──────── Extract provided

I sat in bed watching the Debate with Clinton/Obama in Hollywood Thursday night. I battled between it and the season premier of LOST on ABC but decided I can always catch the LOST rerun. I needed to see that last debate firsthand.

I must admit, I’m impressed with both candidates. I had logged into Politico.com during the debate and watched the comments people were sending in as they listened to the debate — ”conversation,” as some are calling it. Here’s what some wrote:

“Wow, I’m so impressed with Hillary’s opening statement. She is so confident and really soothing to listen to.” – Jane in Seattle.

“I’m really excited that these are the two we have to pick from. We can’t go wrong with either one.” – Jeff in Miami.

“Can anybody say Dream Team?” – Melvin in Albuquerque.

“I’m really excited that we have two choices to make history. Now I just have to make up my mind.” – Tamika in Los Angeles.

By now, we know how the primaries on Super Tuesday panned out. We thought history might have been made that night, but it appears those hopes were extremely premature. The primaries and caucuses in 22 states, which once looked likely to effectively settle the race, instead produced a near-equal delegate split…leaving a grind-it-out competition which may last through spring and well into the summer months. I’m in Ohio, so after Obama and Clinton rally up their troops after Saturday’s Louisiana primary and Nebraska/Washington caucuses, march on Washington, Maryland, Virginia and others, I just may have a say in who’s going to stop the war in Iraq. Our primary is in March.

As a 22-year Marine Corps veteran, I can tell you I’m concerned about our incoming president’s intent to respond to the economic situation we’re in, but I’m more concerned with his/her approach to the War in Iraq.

perdue_collage.jpgMy official last day in the Corps was May 19, 2007. It was a bittersweet day for me. Of the 22 years I served, 15½ were active duty and the remainder was reserve time…one weekend a month and two weeks or so each summer. I’ve served in Japan, California, Georgia, Indiana, Maryland, Louisiana, Missouri, Ohio, 11 African countries, and various parts of the Middle East. It has been an exciting, proud, and extremely fulfilling 22 years. Being a senior enlisted female, in a very complex way, I know I’ve seen more, heard more than many of our senior officers ever could. Rank has its privileges, but in many ways, it doesn’t.

Like all Americans who reflect back on September 11, 2001, I can pinpoint exactly where I was and what I was doing that fateful day. Tears always well up in my eyes when I think of how I felt watching the second plane collide into that tower. I’d missed the first one and had turned on the television to the urgence of a friend who’d called practically screaming on the phone, “Oh, my God, turn on the TV, we’ve been attacked!” he said.

Indeed, I thought we were at war. I was on “leave” (vacation) visiting my friend in South Carolina. I was supposed to fly home to Kansas City that morning. My plans were changed as air travel was halted by the FAA. My commanding officer told me to “get back as soon as [i].” Apparently, things were a bit crazy back at my headquarters.

────────────────
──────── Given data

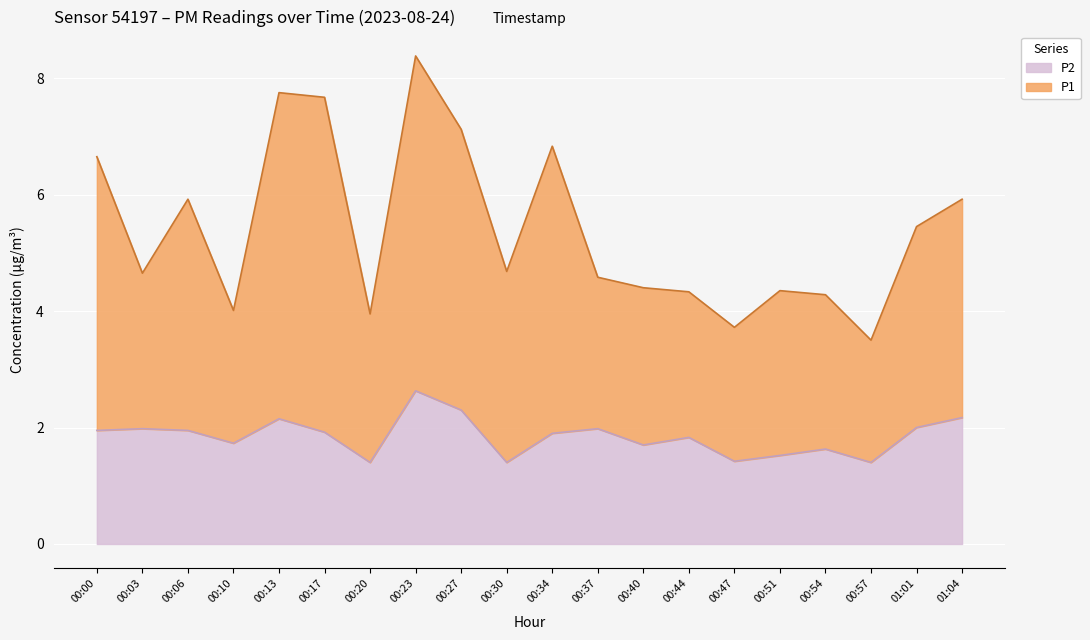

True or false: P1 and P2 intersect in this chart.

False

────────────────
──────── Given data

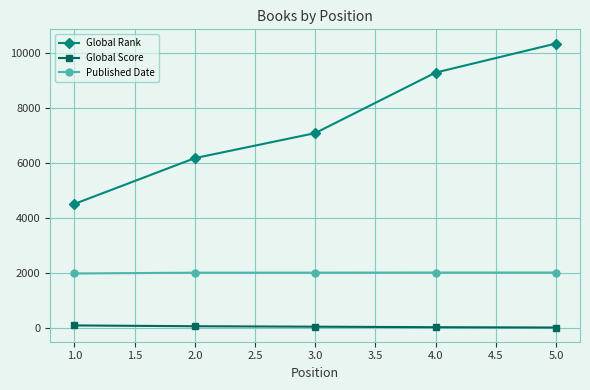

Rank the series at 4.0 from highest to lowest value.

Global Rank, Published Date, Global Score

────────────────
──────── Given data

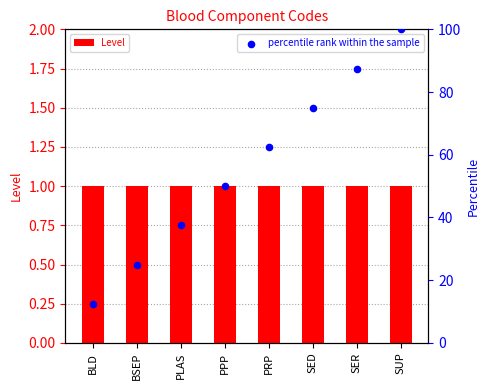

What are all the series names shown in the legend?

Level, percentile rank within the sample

────────────────

▶ [Work order A]: According to the debate post, what was the writer's official last day in the Marine Corps?
▶ [Work order B]: In the records, copy the lines from the one containing "What are all" up to and including the one containing "Level, percentile rank within the sample".
The records are unrelated to the debate post.

▶ [Solution A]: May 19, 2007.

▶ [Solution B]:
What are all the series names shown in the legend?

Level, percentile rank within the sample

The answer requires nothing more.